Systemic and tumor disposition of platinum after administration of cisplatin or STEALTH liposomal-cisplatin formulations (SPI-077 and SPI-077 B103) in a preclinical tumor model of melanoma.

PURPOSE: SPI-077 and SPI-077 B103 are formulations of cisplatin encapsulated in pegylated STEALTH liposomes that accumulate in tumors. However, the extent to which active platinum (Pt) is released from the liposome is unknown.
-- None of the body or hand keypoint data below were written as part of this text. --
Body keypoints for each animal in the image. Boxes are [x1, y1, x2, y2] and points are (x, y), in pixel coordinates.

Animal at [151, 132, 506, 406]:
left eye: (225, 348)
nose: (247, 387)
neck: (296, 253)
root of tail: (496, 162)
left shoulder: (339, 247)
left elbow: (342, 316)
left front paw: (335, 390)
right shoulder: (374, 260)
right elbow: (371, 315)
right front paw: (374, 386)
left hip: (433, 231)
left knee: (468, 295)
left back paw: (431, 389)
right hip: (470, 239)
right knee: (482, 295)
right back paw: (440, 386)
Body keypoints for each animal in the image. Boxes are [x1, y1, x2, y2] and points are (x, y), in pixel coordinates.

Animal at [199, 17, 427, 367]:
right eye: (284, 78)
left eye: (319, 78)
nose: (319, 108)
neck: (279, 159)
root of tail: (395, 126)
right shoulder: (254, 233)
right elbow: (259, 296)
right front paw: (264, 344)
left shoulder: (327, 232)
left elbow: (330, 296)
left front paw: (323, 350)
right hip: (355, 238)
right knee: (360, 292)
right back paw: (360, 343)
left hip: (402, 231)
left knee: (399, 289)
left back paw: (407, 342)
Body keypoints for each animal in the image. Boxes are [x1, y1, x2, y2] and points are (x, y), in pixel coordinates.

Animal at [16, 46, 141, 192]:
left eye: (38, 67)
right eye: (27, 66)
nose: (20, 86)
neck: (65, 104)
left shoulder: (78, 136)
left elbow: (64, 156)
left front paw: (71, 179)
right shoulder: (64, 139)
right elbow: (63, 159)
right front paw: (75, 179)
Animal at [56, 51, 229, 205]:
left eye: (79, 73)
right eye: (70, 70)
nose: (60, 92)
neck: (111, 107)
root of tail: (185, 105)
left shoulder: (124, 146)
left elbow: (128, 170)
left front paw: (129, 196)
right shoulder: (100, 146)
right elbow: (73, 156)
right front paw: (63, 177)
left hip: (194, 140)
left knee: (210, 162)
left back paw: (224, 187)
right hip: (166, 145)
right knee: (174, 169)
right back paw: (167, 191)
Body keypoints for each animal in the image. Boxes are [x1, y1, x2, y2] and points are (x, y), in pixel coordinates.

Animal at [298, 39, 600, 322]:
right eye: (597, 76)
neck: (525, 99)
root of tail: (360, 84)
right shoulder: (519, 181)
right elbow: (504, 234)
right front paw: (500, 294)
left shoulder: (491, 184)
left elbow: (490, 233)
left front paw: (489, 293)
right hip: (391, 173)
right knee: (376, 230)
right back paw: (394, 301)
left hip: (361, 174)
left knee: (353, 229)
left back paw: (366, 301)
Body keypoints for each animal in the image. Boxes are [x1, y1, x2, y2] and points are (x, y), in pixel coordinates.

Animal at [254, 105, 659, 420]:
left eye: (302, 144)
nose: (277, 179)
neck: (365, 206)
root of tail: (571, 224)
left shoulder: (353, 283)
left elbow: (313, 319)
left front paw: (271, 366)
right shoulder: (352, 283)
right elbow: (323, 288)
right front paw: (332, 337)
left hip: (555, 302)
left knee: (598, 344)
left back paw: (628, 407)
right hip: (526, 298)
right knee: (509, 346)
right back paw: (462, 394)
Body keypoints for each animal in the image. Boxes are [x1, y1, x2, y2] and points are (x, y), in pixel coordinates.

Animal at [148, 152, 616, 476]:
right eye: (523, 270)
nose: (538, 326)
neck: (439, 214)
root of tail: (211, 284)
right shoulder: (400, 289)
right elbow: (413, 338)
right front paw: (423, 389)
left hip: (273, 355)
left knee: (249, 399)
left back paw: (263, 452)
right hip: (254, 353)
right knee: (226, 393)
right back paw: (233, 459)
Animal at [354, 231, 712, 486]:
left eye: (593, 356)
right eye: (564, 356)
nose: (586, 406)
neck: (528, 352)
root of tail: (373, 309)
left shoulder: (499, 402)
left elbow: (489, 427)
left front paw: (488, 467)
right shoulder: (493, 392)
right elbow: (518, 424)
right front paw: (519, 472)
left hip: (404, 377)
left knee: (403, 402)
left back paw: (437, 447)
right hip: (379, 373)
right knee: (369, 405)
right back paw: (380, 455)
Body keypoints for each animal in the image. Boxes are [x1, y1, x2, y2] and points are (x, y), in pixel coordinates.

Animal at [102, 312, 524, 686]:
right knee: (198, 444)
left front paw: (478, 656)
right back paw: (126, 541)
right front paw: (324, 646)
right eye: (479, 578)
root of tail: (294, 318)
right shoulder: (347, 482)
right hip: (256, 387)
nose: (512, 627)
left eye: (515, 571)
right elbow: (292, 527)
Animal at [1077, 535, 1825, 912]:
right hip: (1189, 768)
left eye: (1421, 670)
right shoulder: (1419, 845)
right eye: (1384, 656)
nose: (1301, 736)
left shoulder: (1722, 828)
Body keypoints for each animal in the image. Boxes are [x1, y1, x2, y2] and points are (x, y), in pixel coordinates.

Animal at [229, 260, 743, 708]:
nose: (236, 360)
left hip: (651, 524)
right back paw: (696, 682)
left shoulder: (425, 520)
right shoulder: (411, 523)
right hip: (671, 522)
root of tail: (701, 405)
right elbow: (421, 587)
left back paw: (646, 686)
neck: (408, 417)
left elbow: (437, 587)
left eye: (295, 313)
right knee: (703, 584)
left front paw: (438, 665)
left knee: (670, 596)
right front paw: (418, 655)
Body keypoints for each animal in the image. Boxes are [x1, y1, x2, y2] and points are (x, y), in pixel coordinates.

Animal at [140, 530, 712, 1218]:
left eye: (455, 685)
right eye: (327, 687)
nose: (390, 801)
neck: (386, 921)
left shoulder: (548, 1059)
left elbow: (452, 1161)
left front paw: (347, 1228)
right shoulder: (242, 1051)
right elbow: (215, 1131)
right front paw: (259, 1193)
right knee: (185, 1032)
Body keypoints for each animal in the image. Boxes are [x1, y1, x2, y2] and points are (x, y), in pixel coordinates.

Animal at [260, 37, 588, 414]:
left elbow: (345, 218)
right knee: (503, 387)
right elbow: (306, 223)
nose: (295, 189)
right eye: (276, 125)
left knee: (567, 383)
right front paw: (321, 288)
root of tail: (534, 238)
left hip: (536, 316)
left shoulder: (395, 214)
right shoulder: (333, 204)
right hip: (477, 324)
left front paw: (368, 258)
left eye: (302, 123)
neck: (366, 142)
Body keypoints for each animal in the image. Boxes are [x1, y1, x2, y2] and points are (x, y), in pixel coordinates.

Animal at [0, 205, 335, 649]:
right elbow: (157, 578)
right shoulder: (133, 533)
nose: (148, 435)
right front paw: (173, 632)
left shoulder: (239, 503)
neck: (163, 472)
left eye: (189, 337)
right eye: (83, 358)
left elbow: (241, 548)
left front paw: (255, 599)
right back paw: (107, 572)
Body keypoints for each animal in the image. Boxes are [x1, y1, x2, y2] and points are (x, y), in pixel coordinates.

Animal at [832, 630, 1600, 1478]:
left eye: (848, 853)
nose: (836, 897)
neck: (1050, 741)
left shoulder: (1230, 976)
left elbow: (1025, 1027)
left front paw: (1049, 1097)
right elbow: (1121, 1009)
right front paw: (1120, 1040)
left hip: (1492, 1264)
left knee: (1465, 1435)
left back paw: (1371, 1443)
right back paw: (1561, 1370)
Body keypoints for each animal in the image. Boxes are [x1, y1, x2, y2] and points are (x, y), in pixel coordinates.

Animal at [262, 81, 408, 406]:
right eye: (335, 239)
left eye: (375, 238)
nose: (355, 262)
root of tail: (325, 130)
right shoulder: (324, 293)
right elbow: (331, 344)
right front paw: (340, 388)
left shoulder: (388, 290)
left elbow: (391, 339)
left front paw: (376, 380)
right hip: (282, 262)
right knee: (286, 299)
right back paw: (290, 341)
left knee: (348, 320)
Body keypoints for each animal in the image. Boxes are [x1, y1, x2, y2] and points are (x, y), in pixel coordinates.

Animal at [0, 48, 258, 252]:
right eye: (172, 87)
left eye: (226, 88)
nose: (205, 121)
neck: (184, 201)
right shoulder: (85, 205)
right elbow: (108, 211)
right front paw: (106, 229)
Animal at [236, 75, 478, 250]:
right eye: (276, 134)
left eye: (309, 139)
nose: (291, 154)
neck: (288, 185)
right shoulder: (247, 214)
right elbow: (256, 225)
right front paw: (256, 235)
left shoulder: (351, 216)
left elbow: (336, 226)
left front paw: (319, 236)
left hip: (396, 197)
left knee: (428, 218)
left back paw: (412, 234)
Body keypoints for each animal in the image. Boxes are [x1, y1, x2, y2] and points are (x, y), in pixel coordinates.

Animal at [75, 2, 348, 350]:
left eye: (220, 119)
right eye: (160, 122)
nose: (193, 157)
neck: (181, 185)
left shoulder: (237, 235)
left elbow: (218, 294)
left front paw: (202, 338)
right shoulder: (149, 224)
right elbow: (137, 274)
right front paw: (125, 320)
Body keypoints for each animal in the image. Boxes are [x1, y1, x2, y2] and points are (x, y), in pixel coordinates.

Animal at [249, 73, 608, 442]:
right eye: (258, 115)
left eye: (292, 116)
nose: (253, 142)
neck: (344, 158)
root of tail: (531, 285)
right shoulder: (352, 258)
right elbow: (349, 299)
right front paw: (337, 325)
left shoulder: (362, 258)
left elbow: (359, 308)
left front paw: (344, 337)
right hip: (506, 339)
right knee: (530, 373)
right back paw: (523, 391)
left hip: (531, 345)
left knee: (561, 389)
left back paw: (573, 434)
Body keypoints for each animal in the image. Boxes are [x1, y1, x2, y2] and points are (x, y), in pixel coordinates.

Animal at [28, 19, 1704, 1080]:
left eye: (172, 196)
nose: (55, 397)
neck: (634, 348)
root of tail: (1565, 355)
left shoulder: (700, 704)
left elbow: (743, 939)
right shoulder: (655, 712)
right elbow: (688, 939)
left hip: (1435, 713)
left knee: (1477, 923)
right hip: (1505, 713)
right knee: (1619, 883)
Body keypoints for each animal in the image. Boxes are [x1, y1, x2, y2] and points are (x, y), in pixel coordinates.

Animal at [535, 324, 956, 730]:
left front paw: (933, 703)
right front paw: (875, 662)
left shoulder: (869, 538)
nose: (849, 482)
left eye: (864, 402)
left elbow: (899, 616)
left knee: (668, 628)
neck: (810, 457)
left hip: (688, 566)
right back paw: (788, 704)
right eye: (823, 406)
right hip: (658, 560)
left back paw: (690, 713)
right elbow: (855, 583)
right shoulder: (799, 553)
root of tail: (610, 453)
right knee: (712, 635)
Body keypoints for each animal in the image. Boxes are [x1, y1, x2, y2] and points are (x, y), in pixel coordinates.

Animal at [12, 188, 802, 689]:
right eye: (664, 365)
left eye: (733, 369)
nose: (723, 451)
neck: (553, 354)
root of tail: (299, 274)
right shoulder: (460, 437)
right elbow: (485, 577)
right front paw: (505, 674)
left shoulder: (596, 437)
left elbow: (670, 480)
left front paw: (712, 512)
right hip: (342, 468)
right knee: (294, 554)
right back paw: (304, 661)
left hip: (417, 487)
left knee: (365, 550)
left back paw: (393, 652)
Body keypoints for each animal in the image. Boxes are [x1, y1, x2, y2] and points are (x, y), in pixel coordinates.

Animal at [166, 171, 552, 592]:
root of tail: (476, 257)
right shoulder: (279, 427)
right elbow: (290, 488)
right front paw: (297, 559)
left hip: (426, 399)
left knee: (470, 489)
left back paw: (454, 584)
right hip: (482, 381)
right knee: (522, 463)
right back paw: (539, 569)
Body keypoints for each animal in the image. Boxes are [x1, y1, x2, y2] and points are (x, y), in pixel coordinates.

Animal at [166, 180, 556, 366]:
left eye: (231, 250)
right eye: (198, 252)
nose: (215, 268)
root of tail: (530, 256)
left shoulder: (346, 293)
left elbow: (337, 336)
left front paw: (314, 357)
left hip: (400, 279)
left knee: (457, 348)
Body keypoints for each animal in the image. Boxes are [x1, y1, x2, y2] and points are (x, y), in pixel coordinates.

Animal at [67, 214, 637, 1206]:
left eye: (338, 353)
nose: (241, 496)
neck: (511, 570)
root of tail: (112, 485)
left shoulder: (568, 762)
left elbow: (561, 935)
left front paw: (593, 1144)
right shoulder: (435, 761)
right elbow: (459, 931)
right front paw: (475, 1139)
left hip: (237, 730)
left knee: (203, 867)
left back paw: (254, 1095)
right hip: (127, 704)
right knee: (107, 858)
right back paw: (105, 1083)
Thus, we evaluated the disposition of encapsulated and released Pt in plasma and tumors after administration of STEALTH liposomal and nonliposomal cisplatin. METHODS: Cisplatin (10 mg/kg), SPI-077 (10 mg/kg), and SPI-077 B103 (5 mg/kg) were administered i.v. to mice bearing B16 murine melanoma tumors. Microdialysis probes were placed into the right and left sides of each tumor, and serial samples were collected from tumor extracellular fluid (ECF) after administration of each agent. After each microdialysis procedure, tumor samples were obtained at each probe site to measure total Pt and Pt-DNA adducts. In a separate study, serial plasma samples (three mice per time point) were obtained. Unbound Pt in tumor ECF and plasma, and total Pt in tumor homogenates were measured by flameless atomic absorption spectrophotometry. Area under the tumor ECF (AUC(ECF)) concentration versus time curves of unbound Pt were calculated. Intrastrand GG (Pt-GG) and AG (Pt-AG) Pt-DNA adducts were measured via (32)P-postlabeling. RESULTS: Mean+/-SD peak concentrations of total Pt in tumor homogenates after administration of cisplatin, SPI-077, and SPI-077 B-103 were 3.2+/-1.9, 11.9+/-3.0, and 3.5+/-0.3 microg/g, respectively. After cisplatin, mean+/-SD AUC(ECF) of unbound Pt was 0.72+/-0.46 microg/ml.h. There was no detectable unbound Pt in tumor ECF after SPI-077 or SPI-077 B-103 treatment. Mean+/-SD peak concentration of Pt-GG DNA adducts after administration of cisplatin, SPI-077, and SPI-077 B-103 were 13.1+/-3.3, 3.5+/-1.3, and 2.1+/-0.3 fmol Pt/microg DNA, respectively. CONCLUSION: This study suggests that more SPI-077 and SPI-077 B103 distribute into tumors, but release less Pt into tumor ECF, and form fewer Pt-DNA adducts than does cisplatin.